Haïti : instantané dans le chaos | Espace Infirmier
 
Haïti : instantané dans le chaos

05/02/2010

Haïti : instantané dans le chaos

Photographe pour «L’Infirmière magazine», Jean-Michel Delage était en Haïti dans les jours qui ont suivi le séisme du 12 janvier. Voici un aperçu des conditions d’urgence dans lesquelles travaillaient les équipes de secours.

Port-au-Prince, une semaine après le tremblement de terre qui a endeuillé ce petit pays des Caraïbes. Des milliers de corps sont encore enfouis sous les ruines des maisons et des bâtiments (1). Quant aux dizaines de milliers de blessés, ils sont partout. Dans ce qui reste des hôpitaux de la capitale, mais aussi dans des lieux improvisés : au milieu des squares, des places…
 
Près de la cathédrale détruite, un petit établissement abritait jusqu’à présent une clinique ophtalmologique gérée par des médecins cubains. Mais depuis le 12 janvier, les patients affluent. Ils arrivent juchés sur des motos ou bien en voiture, le plus souvent allongés à l’arrière de pick-up. Ils sont pris en charge par les médecins et infirmiers des ONG venues du monde entier, qui ont renforcé les équipes haïtiennes, car le personnel médical haïtien n’a pas été épargné par la catastrophe.
 
Les blessés sont posés à même le sol, abrités du soleil par des bâches – il fait au moins 30 degrés. Dans ce campement de misère, les cris fusent de partout. Les médecins, ici des Sud-Africains ou encore des Péruviens, opèrent à ciel ouvert. Amputation, désinfection, plaies béantes. Un enfer. « Je n’ai jamais vécu une telle situation. C’est pire qu’une guerre, témoigne Jim Ekheert, chirurgien venu du Cap (Afrique du Sud) pourtant habitué aux situations d’urgences. Les premiers jours, nous manquions d’anesthésiants mais nous devions opérer quand même… »

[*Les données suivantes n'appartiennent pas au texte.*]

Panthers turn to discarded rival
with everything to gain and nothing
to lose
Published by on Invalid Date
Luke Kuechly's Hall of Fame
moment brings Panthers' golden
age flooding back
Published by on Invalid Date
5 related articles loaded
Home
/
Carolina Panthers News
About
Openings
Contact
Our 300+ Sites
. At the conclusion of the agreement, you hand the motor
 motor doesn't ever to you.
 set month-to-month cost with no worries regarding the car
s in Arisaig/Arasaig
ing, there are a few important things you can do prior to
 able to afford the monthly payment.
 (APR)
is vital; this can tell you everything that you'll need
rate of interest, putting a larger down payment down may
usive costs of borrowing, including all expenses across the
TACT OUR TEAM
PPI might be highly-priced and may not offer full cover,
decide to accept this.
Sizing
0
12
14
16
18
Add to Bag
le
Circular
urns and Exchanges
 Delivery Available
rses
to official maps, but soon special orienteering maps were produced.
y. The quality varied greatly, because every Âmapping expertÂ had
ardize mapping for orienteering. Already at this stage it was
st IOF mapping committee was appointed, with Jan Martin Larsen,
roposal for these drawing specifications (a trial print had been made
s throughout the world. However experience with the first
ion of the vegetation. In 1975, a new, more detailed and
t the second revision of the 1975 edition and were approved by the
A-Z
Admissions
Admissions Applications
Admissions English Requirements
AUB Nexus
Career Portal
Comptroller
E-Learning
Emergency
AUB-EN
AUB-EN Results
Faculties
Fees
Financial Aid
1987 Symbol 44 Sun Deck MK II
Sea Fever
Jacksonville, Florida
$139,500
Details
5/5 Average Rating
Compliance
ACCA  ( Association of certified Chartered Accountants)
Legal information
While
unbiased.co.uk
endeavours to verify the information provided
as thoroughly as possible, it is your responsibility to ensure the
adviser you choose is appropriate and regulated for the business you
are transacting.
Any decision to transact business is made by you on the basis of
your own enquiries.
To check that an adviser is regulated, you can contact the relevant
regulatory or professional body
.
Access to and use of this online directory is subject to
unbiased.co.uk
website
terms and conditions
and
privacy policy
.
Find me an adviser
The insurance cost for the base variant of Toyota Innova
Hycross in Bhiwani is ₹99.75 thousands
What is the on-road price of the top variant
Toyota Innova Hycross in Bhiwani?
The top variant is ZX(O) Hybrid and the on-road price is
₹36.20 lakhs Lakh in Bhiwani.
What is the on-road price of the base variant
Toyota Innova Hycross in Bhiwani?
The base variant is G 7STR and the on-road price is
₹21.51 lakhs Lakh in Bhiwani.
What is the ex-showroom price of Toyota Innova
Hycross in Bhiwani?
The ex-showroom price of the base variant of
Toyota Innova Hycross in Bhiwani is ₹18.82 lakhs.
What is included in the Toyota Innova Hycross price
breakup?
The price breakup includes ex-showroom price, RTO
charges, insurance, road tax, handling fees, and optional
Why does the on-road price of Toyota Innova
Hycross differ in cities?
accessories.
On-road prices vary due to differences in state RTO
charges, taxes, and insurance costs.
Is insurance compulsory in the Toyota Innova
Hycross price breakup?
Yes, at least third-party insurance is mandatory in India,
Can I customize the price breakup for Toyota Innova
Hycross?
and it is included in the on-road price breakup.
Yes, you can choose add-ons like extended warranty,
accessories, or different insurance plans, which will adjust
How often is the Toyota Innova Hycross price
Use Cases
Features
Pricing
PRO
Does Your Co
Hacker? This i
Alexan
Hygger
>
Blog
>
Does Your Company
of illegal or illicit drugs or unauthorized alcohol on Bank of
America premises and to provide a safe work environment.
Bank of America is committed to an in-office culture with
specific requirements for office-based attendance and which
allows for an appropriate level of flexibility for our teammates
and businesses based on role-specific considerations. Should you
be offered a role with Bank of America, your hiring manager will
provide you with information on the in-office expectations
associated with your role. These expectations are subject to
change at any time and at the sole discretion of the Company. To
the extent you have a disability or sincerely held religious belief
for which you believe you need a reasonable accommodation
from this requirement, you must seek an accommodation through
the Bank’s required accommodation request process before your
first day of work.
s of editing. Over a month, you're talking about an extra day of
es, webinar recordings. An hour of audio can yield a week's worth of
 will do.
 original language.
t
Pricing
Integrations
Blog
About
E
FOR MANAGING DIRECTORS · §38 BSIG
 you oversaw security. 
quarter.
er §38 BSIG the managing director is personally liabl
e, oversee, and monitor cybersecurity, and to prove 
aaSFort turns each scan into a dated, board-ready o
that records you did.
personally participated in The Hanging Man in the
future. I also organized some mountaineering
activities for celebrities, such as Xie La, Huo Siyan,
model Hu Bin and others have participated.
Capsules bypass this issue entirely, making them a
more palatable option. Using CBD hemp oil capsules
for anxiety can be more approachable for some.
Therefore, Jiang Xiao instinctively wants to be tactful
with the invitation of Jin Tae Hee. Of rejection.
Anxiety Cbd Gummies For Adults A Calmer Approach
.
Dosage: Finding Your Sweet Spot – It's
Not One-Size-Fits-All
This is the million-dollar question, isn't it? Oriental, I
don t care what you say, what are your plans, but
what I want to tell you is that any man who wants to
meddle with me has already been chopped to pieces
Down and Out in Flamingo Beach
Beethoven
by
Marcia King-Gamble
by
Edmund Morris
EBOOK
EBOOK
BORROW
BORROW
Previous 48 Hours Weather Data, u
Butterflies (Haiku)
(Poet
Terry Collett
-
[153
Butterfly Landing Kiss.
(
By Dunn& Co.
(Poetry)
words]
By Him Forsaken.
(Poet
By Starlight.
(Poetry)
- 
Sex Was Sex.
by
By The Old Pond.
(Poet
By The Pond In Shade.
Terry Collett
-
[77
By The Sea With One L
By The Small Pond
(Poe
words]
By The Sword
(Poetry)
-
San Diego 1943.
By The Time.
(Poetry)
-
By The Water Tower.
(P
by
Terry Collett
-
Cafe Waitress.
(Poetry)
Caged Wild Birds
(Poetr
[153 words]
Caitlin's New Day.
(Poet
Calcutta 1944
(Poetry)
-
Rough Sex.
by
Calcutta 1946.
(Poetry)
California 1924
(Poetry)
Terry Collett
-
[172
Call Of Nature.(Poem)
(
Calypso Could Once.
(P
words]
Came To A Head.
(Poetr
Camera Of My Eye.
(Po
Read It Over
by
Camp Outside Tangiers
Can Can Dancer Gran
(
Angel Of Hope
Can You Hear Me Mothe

Difficile distribution de vivres

À quelques kilomètres de là, à l’hôpital Saint-François-de-Sales, une partie du bâtiment s’est effondrée. C’était le service de puériculture. Plusieurs dizaines de nouveau-nés y ont perdu la vie. Dans la cour, les blessés sont allongés sur des lits, à l’ombre. Une équipe de médecins belges a pris les choses en main. Un bloc opératoire a même pu être installé. « Mais nous devons nous installer près des fenêtres, pour profiter de la lumière du jour, au cas où le générateur s’arrêterait pendant une opération », précise un médecin, tout en continuant de recoudre le crâne d’une patiente partiellement scalpée.
 
Retour parmi les blessés. Sur un lit, une femme serre un bébé sur son sein. Un miracle parmi toute cette horreur : « Elle est née il y a deux jours, précise la maman. Je suis arrivé légèrement blessée et ma fille est arrivée avec plus d’un mois d’avance. Mais nous allons bien toutes les deux, grâce à Dieu! »
 
Les familles se regroupent autour des leurs. Si la situation s’améliore jour après jour dans cet hôpital, il reste toutefois le problème de la nourriture. « C’est à nous d’amener de quoi manger aux blessés », explique Adler, venu soutenir son épouse tout juste opérée d’une jambe fracturée. Car ici comme dans toute la ville, les distributions de vivres tardent encore. Tout se met en place lentement, dans le chaos post-séisme…

Jean-Michel Delage

1- Au 3 janvier, le gouvernement haïtien déplorait 200 000 morts.

 



Pourquoi tant d’amputations?

Une polémique enfle depuis quelques jours : fallait-il procéder à de si nombreuses amputations? [lire notamment ici] Certes, la situation des premiers jours obligeait les équipes soignantes à réagir très vite. Et pour éviter les gangrènes, certains chirurgiens ont recouru massivement à ces opérations. Or, les blessés bénéficieront difficilement d’un vrai suivi médical, et moins encore d’aide psychologique. Dans ce pays où 72% de la population survit avec moins de 2 dollars par jour (source: ONU), il était déjà compliqué de trouver du travail. Quelle vie sera possible pour ces milliers d’infirmes?